Case Report
A 48-year-old woman was referred to our institution for surgical
management of ruptured CAA associated with CAVFs. Four days before
referral, she had experienced chest discomfort followed by presyncope.
Following medical examination at the neighboring hospital, her condition
was diagnosed as cardiac tamponade due to rupture of the CAA with CAVFs.
Computed tomography (CT) scan revealed an aneurysmal formation measuring
3.0 × 2.0 cm, which was located at the left anterior aspect of the
pulmonary artery trunk with a large amount of pericardial effusion (Fig.
1a). Pericardial drainage was performed and 100 mL of blood was
aspirated (Fig. 1b). Subsequently, her symptom improved immediately.
Additionally, CT scan revealed that the aneurysm was communicated with
the left and right coronary arteries (RCA) through anomalous fistulous
vessels that drained into the pulmonary artery trunk (Fig. 1c).
Fistulous vessels originating from proximal RCA and left anterior
descending artery (LAD) were confirmed by coronary angiography. With the
diagnosis of ruptured CAA with CAVFs, operation was urgently performed.

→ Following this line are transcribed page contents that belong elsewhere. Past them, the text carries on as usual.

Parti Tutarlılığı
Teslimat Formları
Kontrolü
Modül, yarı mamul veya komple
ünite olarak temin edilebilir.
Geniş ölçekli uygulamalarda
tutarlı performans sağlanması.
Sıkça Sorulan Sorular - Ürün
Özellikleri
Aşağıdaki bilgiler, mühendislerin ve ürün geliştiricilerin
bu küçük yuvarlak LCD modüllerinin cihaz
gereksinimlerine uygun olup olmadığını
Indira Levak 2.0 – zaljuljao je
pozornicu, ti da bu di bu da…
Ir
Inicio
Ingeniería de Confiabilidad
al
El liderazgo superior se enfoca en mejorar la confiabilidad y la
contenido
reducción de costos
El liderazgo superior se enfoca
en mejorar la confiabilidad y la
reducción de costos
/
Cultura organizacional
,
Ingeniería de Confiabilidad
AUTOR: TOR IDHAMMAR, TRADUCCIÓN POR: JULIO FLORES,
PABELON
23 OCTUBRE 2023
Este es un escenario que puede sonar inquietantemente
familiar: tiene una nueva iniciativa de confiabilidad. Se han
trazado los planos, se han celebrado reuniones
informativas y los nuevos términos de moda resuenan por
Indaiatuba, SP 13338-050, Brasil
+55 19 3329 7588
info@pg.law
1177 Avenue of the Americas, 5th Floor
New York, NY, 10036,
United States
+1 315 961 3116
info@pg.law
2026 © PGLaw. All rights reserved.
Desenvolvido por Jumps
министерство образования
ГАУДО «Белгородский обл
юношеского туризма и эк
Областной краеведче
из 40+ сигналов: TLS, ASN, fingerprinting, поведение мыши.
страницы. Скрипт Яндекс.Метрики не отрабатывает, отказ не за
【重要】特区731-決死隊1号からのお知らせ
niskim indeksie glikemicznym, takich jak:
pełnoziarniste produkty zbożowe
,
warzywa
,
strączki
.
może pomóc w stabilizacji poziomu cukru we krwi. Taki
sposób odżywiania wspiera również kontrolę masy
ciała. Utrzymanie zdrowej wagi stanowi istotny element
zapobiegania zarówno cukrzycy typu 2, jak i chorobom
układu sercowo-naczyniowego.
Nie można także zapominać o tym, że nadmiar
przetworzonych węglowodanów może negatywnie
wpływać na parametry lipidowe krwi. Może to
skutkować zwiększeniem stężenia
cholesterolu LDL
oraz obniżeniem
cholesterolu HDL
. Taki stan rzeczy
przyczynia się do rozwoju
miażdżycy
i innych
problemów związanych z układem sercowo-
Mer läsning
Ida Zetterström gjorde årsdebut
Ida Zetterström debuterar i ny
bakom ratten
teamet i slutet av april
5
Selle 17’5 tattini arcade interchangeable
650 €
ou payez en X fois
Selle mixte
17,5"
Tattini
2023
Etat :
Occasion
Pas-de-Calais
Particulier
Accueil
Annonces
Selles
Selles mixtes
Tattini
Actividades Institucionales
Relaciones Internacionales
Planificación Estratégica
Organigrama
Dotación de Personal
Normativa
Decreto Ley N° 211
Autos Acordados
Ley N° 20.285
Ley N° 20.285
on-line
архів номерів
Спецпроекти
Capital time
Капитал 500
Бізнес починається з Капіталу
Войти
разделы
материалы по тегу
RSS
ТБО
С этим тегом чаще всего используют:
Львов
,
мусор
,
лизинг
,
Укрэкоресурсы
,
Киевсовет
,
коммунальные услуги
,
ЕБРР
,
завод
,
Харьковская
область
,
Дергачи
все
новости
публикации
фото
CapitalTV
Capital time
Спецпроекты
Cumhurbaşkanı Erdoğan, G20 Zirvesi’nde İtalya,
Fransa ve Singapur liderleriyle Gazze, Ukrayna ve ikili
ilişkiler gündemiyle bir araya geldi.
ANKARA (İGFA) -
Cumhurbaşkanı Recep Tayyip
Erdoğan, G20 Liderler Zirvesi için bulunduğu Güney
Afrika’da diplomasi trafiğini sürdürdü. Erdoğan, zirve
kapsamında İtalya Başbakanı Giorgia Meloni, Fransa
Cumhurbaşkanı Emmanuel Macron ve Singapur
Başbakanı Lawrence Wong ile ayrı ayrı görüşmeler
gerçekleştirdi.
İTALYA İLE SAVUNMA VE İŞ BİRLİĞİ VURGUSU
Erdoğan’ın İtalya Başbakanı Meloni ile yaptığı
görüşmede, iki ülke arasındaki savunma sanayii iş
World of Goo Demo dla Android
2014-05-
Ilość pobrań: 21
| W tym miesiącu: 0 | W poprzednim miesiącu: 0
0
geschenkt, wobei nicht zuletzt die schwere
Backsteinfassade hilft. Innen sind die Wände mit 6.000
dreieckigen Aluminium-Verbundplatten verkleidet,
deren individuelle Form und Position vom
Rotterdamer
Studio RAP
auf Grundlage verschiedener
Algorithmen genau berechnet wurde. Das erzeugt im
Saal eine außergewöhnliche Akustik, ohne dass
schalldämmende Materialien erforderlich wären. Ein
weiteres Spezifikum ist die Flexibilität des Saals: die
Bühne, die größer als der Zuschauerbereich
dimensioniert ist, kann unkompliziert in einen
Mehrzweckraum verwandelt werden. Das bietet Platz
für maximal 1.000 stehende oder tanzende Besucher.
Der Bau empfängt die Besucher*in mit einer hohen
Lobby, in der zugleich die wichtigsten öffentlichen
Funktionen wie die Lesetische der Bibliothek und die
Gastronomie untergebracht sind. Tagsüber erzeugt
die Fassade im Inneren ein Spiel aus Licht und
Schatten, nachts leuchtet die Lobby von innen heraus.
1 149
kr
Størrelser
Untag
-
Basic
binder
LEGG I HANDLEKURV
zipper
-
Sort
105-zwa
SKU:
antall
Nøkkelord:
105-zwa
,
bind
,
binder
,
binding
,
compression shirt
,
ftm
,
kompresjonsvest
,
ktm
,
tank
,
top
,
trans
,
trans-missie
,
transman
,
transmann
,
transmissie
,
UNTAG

The patient underwent a median sternotomy. Surgical exposure revealed
mild fibrous adhesion mainly around the pulmonary artery and a
saccular-type mass measuring 3.0 cm in diameter at the left anterior
surface of the pulmonary artery (Fig. 2a). Prior to repair of the CAVFs,
intraoperative near-infrared fluorescence imaging of CAVFs was performed
using photodynamic eye (Hamamatsu Photonics, Hamamatsu,
Japan).7 Approximately 15 seconds after intravenous
injection of indocyanine green, abnormal fistulous vessels were
visualized at the anterior surface of the pulmonary artery (Fig. 3a,
3b). Cardiopulmonary bypass was established between the ascending aorta
and bicaval cannulation. Following aortic cross clamping, cardiac arrest
was achieved by antegrade cardioplegia. First, the feeding arteries
originating from the proximal RCA were ligated at their origin. Second,
the pulmonary artery was incised longitudinally and the fistulous
opening that communicated between the pulmonary artery and aneurysm was
closed with a pledgeted suture (Fig. 2b). The CAA was opened and the
drainage sites from the feeding arteries were identified by antegrade
infusion of cardioplegia (Fig. 2c). These drainage sites were closed
from within the aneurysm followed by aneurysmorrhaphy. Weaning from the
cardiopulmonary bypass was uneventful. After completion of surgical
repair, no residual CAVFs was confirmed from repeated fluorescence
imaging (Fig. 3c). The patient’s postoperative recovery was uneventful
and she was discharged 7 days after surgery. Postoperative CT did not
reveal any evidence of residual fistulas. Recurrent CAVFs and CAA were
not observed during follow-up. Written informed consent was obtained
from the patient for the publication of this report.